── Extracted text
You'll Miss Me

From This Might Be A Wiki

song name You'll Miss Me
artist They Might Be Giants
releases Lincoln, Then: The Earlier Years
year 1988
first played March 1, 1985 (18 known performances)
run time 1:53
sung by John Flansburgh


Trivia/Info

That song was a very screamy, kind of histrionic song, and it went down very well live. People found it very exciting. [...] It was fun to perform, and it really kind of blew the lid off people's expectations about what the show would be - it's a very impolite song. What's funny is that, I think as we got more focused on what we were good at in a more specific personal way, it sort of stopped fitting in with the rest of the show. In a way, "You'll Miss Me" was as much about the venues we were playing, which were these kind of half-performance art, half-disco late night demimonde places.
  • According to Flansburgh, the band had difficulty translating their impassioned, energetic live performances of this song into a studio recording, an issue which also occurred when recording the No Wave inspired songs "Smiles" and "I Wouldn't Be Mad"[1]. Flansburgh would explain this in 2023 for Everything Sticks Like A Broken Record, a track-by-track breakdown of the Lincoln album featured in Bandbox Issue #103:
That song was essentially impossible to export to a finished recording. We just couldn't crack the code. The cumulative effect of it was just too much. There's something about that song... it's like turning a faucet on and having the water hit you in the face. It's too edgy.
────
── Information provided
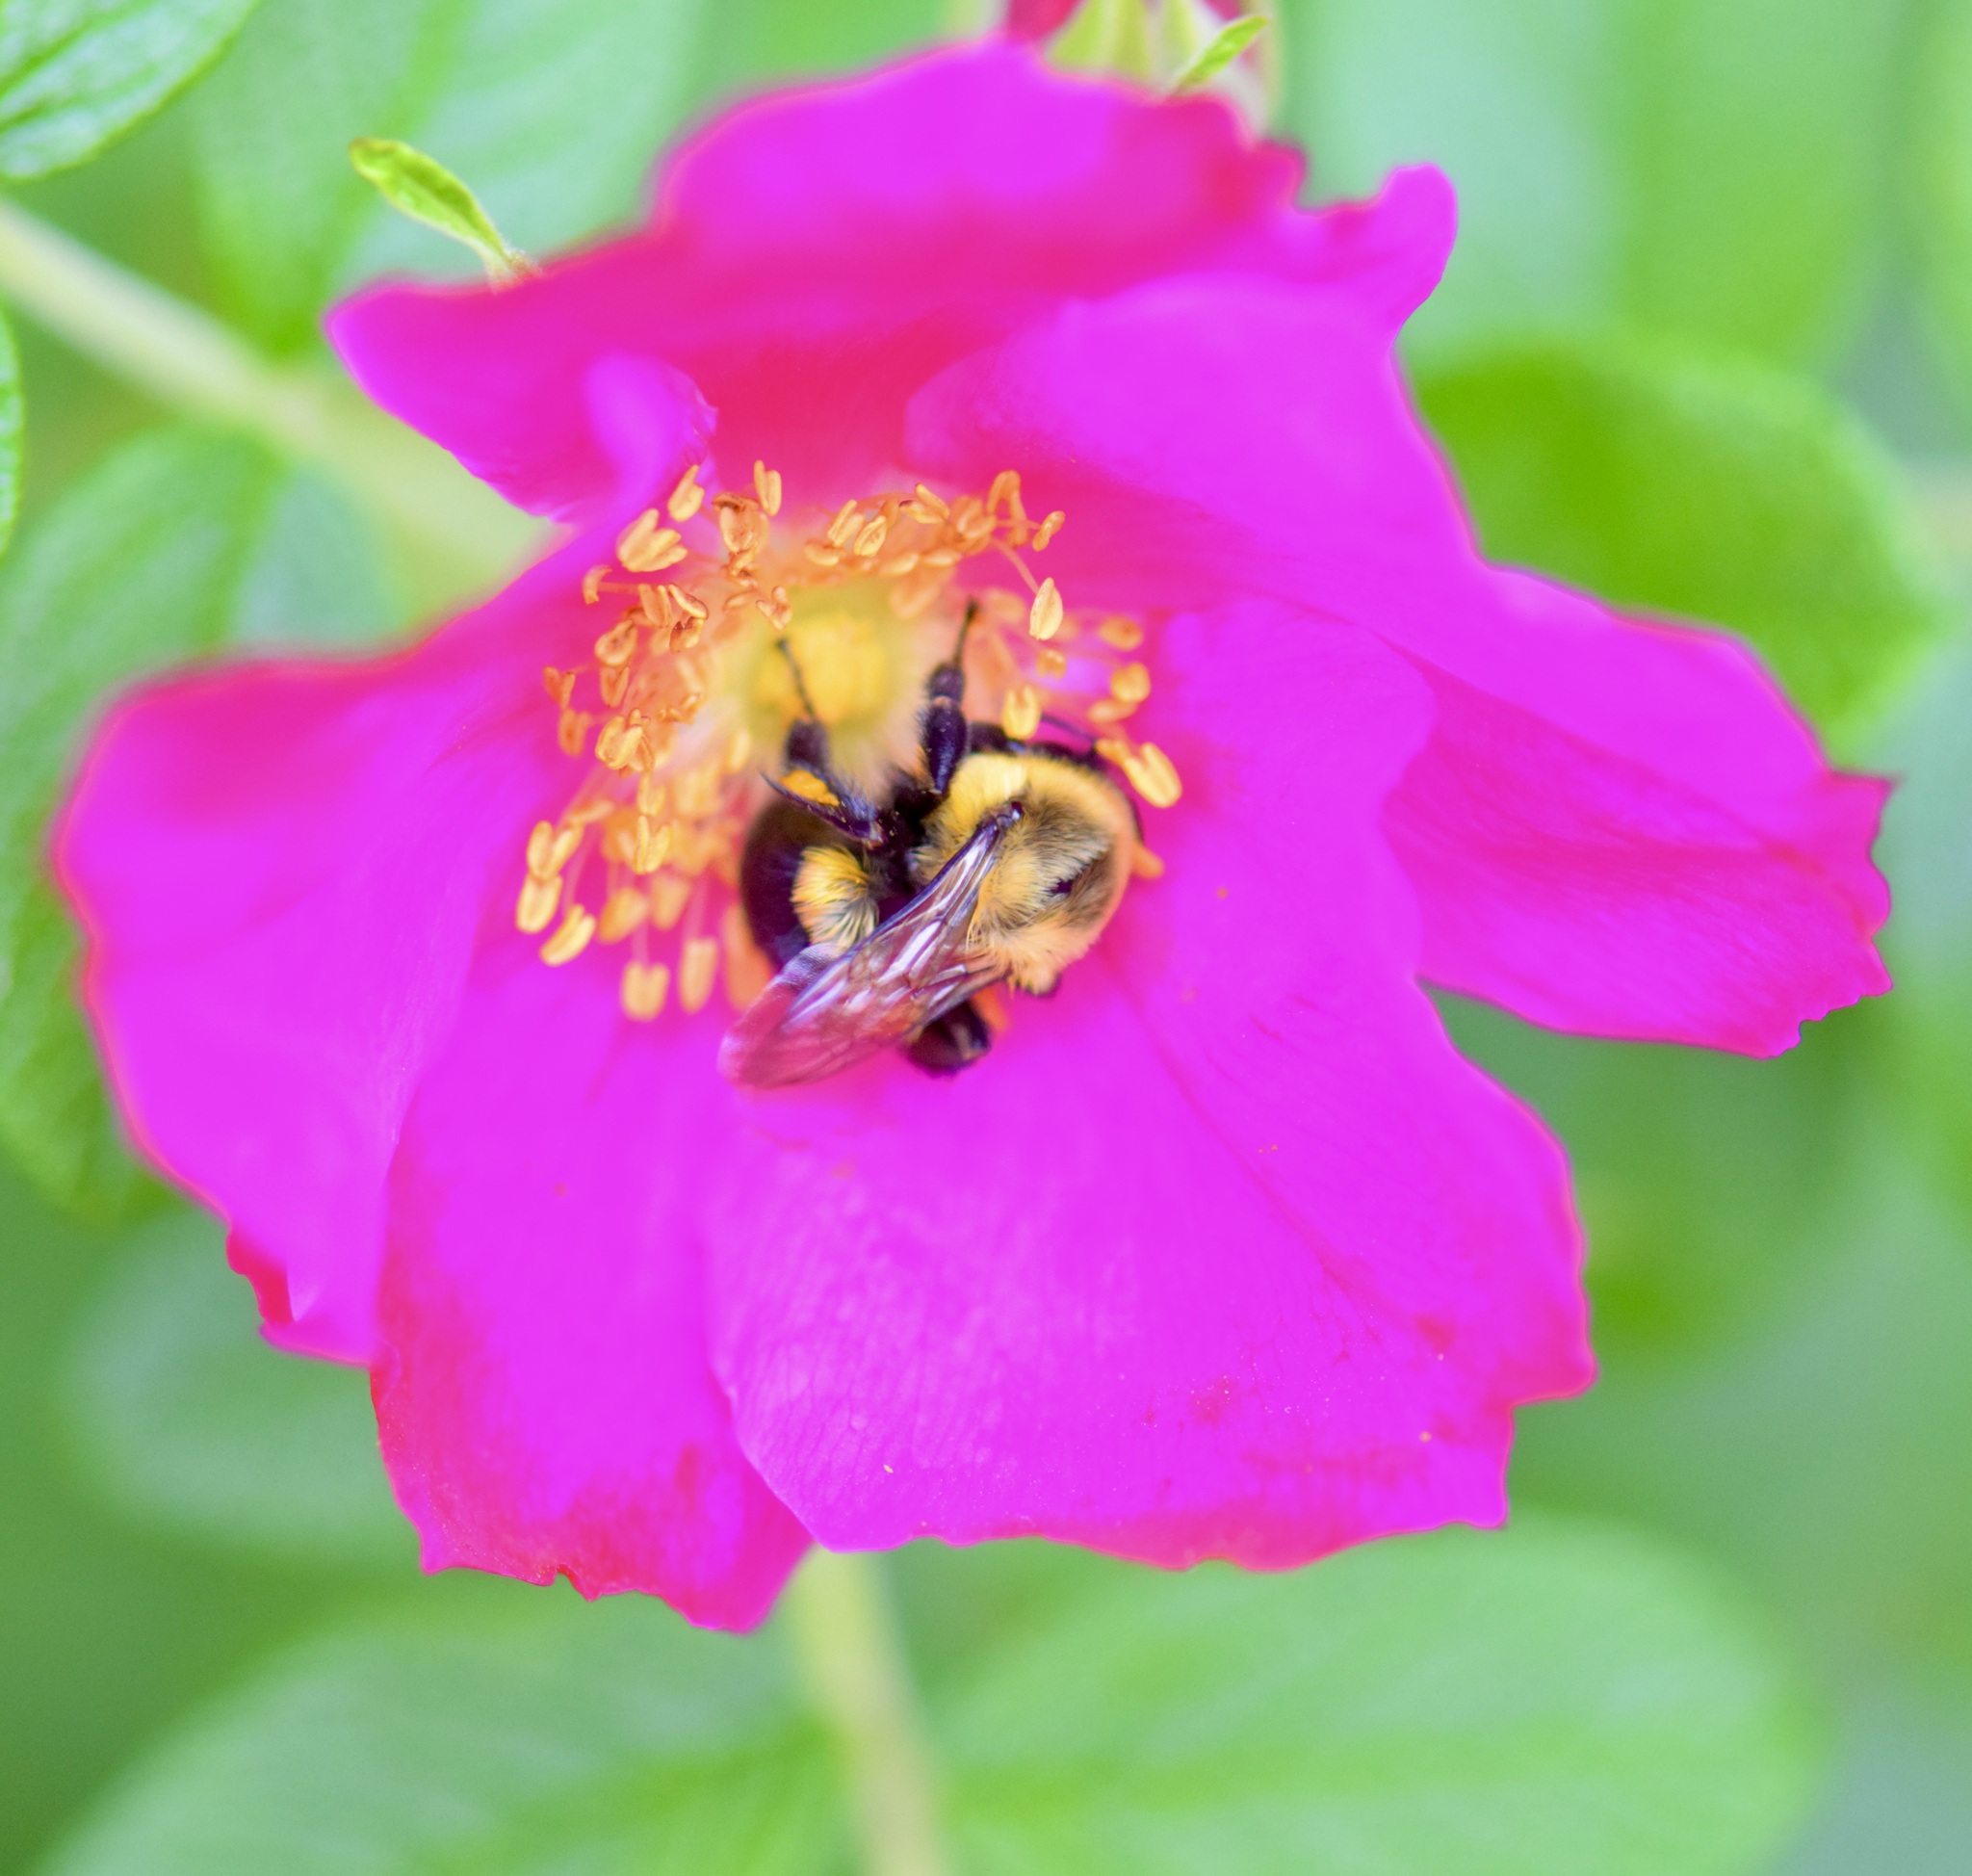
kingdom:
────
• _Written tasks_:
1. Do these statements agree with the wiki entry on "You'll Miss Me"? For each, answer yes or no and quote the words of the entry that settle it: (a) John Flansburgh sang the song. (b) The band found the song easy to turn into a finished studio recording. (c) The song went over poorly with live audiences.
2. Write what comes next in the wiki entry on "You'll Miss Me," picking up after its final sentence.
The data have no connection to the wiki entry on "You'll Miss Me".

• _Task answers_:
1.
(a) Yes: "sung by John Flansburgh"
(b) No: "That song was essentially impossible to export to a finished recording."
(c) No: "it went down very well live."

2.
  • When asked in 2001 if there were any released songs that he felt weren't so successful, Flansburgh mentioned "You'll Miss Me": "It dates back to our very earliest days as a band, and I think it might be a little too strident. Whenever I hear it, I'm just not sure that it works. [...] But I don't have any regrets. I wouldn't strike it from the record even if I could."[2]
  • John Linnell would recall recording the song's instrumentation in 2023 for Everything Sticks Like A Broken Record:
The production of "You'll Miss Me" was the enjoyment of it. John [Flansburgh] had these verses and then we had all this framed chaos going on behind him. It was structured by the drum machine, but then other instruments were sort of playing along, playing the same rhythms or playing things that went along with it. That was our idea of fun.
  • In the Then: The Earlier Years booklet, the band would mention that a version of the song was recorded with CBGB owner Hilly Kristal singing the lead vocal[3], which Flansburgh would describe as a "mistake" in Everything Sticks Like A Broken Record[4]. Regarding its existence, Flansburgh would mention the recording's status in a 2013 Tumblr post: "I am sorry to report that the recordings are probably lost. We had to erase tracks just to finish things, and I think that was what happened (no money for things like second machines to duplicate on). Many nice things from then are lost to the ages."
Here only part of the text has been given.